The balance, upwards of 75 percent, must take some remediation in classroom basics – math and English – before they are permitted to matriculate and earn credits toward a degree. College-readiness is the prized brass ring of the Obama administration, New York's state education department, and urban mayors nationwide, including Bloomberg.
Even as the city graduation rate steadily climbed upward, Regents Chancellor Merryl Tisch cautioned in June 2012, "New York's overall graduation rate has improved, but nearly a quarter of our students [statewide] still don't graduate after four years … And too many of those students who do graduate aren't ready for college and careers." Only 17 percent of New York City's high-school graduates meet the state's college-ready guidelines.

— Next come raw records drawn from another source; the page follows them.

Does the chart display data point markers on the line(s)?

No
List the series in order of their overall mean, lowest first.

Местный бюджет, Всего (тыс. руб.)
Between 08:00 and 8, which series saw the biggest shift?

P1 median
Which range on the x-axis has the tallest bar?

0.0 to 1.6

The mayor and his aides are quick to boast about graduation-rate gains. "More students are succeeding in our schools than ever before," the mayor said in June. "When our Administration began, schools hadn't seen significant increases in their graduation rates in more than a decade. Yet through our strategies to improve education, we've steadily improved graduation rates and student achievement for the tenth consecutive year. … [W]hile we still have more work to do, we are certainly on the right track." Schools Chancellor Dennis Walcott added that "the Mayor's leadership … has helped change the lives of tens of thousands of students over the past decade."

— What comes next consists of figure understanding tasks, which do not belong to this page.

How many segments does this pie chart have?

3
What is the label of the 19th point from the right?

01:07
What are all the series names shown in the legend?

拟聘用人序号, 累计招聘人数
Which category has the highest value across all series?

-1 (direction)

But City Hall is less eager to acknowledge the discrepancy between graduation and post-secondary readiness.
It is true that more students are graduating from high school – even more so from the small schools that Bloomberg, Klein and Walcott aggressively support and promote, which have an average graduation rate of 70 percent.
Yet significantly fewer small-school grads are considered college-ready – 12 percent, compared to 17 percent citywide. One small school in Brooklyn posted a near-90 percent graduation rate – with 1 percent of students meeting college-ready minimums. Just one factor: college counselors are not on staff at every city high school – and adding them would cost the taxpayers about $800 million, according to DOE's Deputy Chancellor Shael Polakow-Suransky.

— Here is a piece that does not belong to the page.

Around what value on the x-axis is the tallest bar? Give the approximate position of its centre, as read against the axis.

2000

Readiness, however, is not one of Kadheem's worries. He'll be the first in his family to go to college, he says. An older brother left high school and is working; a younger sister started high school elsewhere this year ("She didn't want to have to live up to my reputation," he said, only half-joking.) Kadheem's set his sights on the academic stratosphere, planning to apply to Columbia, Harvard and Juilliard, among other schools, in hopes of becoming a lawyer and a performer – but he says he needs his test scores to increase by 150 points (on a 2400-point scale) to be considered for the schools he'd like to attend.
But he's 100 percent certain he's going, his confidence and certitude no small achievement in itself. His future feels familiar enough to taste: "It's really big!" he says, wriggling in his chair, "it's really exciting."